• [PROBLEM REQUIREMENTS] Would you retype, word for word, the line with "Plans underway to transform disused" and every line after it through the end of the records below?

*** Begin section ***

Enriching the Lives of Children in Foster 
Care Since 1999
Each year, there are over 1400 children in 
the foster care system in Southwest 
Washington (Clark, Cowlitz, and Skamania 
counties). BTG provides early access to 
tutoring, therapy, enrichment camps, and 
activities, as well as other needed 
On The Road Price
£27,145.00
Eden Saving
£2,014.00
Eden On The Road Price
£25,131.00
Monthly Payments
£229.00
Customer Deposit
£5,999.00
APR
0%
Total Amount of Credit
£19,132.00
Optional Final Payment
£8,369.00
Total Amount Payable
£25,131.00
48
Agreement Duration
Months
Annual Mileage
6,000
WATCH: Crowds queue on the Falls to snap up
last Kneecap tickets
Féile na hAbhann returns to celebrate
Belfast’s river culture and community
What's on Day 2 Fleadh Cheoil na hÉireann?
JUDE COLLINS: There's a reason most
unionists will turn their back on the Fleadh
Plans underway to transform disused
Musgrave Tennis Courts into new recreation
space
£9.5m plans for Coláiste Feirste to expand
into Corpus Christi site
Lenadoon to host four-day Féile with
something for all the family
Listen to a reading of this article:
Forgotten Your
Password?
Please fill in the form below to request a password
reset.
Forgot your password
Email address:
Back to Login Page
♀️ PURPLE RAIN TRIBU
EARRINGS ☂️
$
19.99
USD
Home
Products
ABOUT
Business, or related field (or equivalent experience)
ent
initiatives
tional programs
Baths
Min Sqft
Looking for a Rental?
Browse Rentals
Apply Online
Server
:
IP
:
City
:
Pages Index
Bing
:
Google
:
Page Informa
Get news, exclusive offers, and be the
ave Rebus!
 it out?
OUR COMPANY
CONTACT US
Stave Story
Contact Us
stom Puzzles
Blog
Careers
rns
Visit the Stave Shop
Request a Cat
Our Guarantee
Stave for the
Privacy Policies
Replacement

*** End section ***

• [SOLUTION]
Plans underway to transform disused
Musgrave Tennis Courts into new recreation
space
£9.5m plans for Coláiste Feirste to expand
into Corpus Christi site
Lenadoon to host four-day Féile with
something for all the family
Listen to a reading of this article:
Forgotten Your
Password?
Please fill in the form below to request a password
reset.
Forgot your password
Email address:
Back to Login Page
♀️ PURPLE RAIN TRIBU
EARRINGS ☂️
$
19.99
USD
Home
Products
ABOUT
Business, or related field (or equivalent experience)
ent
initiatives
tional programs
Baths
Min Sqft
Looking for a Rental?
Browse Rentals
Apply Online
Server
:
IP
:
City
:
Pages Index
Bing
:
Google
:
Page Informa
Get news, exclusive offers, and be the
ave Rebus!
 it out?
OUR COMPANY
CONTACT US
Stave Story
Contact Us
stom Puzzles
Blog
Careers
rns
Visit the Stave Shop
Request a Cat
Our Guarantee
Stave for the
Privacy Policies
Replacement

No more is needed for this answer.